According to her theory, as I understand it, we accrue status through giving "gifts" to our fandoms. In the year that I've been in fandom, I've written a dozen or so stories, joined some mailing lists, hung out on IRC; presumably my fannish status, such as it is, grows or shrinks depending on what I post and how I comport myself. Online, in my case, since my fannish interactions are strictly virtual.

But how do I prove to other fen that I'm real, if I only interact with fandom virtually? How does anyone?

It's ridiculously easy to get an email account through a service like Hotmail, so an email address doesn't necessarily prove identity. Some of us write our fanfiction under pseudonyms (as I do), so names don't necessarily help prove who we are, unless you happen to know the RL person for whom the pseud stands.

And it's no secret that, now and then, fake people pop up on mailing lists. Sometimes trolls breeze through, post incendiary things and vanish; for all the reality they take on, they might as well be ghosts. Sometimes "sock puppets" -- fake people who exist only as alter egos for other fen --emerge. So it's clear that you can't judge a fan's "reality" by her email address, maybe not even by her presence on a list.

So how do we become "real" for each other?

This is a subject of some interest to me because, at this point, I can count the number of fen I've physically met on the fingers of one hand.

I live in a rural area; there are no cons within a long day¹s drive of here, and my job makes it impossible for me to take time off to travel. It may be years before I make it to my first media convention; most of you may never meet me in person.

Thanks to the 'net, people who are geographically dispersed can spend time together, can coalesce into the peculiar community that is any given fandom.  We post stories electronically, email back and forth on mailing lists, talk to each other through our typing. Our scattered-ness is part of the fun, for me; in TS fandom alone I've gotten the chance to interact with fen from Europe, the Americas, even South Africa.

But until we meet in RL -- or if we never meet in RL -- we have to take each others' identities on faith.
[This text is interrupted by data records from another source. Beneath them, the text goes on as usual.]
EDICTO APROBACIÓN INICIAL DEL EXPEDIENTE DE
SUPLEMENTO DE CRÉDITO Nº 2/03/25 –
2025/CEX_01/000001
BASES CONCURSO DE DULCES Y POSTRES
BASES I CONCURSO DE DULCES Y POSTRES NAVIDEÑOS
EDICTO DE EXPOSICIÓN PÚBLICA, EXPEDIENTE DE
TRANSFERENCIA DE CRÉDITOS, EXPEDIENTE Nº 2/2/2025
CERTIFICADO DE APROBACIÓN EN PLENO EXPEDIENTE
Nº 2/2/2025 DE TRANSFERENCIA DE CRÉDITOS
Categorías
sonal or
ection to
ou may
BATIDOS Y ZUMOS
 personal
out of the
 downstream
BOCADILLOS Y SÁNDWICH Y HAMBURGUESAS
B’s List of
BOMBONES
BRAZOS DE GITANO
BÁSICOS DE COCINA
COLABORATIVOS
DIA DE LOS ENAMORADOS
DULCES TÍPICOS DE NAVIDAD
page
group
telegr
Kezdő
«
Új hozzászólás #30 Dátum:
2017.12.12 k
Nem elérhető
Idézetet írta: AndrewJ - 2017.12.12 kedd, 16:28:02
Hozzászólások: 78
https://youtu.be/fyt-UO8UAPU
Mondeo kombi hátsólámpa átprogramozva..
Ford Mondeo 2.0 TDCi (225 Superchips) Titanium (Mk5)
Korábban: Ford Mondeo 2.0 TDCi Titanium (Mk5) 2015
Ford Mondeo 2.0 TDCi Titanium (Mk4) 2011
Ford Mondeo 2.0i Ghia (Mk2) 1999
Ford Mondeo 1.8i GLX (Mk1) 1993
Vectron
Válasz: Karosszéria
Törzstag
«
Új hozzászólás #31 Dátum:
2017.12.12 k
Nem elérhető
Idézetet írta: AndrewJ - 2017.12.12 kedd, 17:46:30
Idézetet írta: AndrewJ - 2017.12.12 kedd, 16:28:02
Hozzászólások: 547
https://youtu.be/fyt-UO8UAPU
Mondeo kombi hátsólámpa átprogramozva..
I'm lucky; I have a fannish mentor, a friend who brought me into fandom, who has taken me under her wing. She can vouch for me as a real, live person; other fen know her, so when she says I'm real, her word carries weight.

But not every new fan has a fannish mentor. What about the so-called "feral" fan, the fan who comes into fandom on her own, without knowing anyone already here? If there is no one to vouch for her, how can she prove herself but through her stories and her online participation? And if we don't trust what we can't physically see, how can she prove herself at all?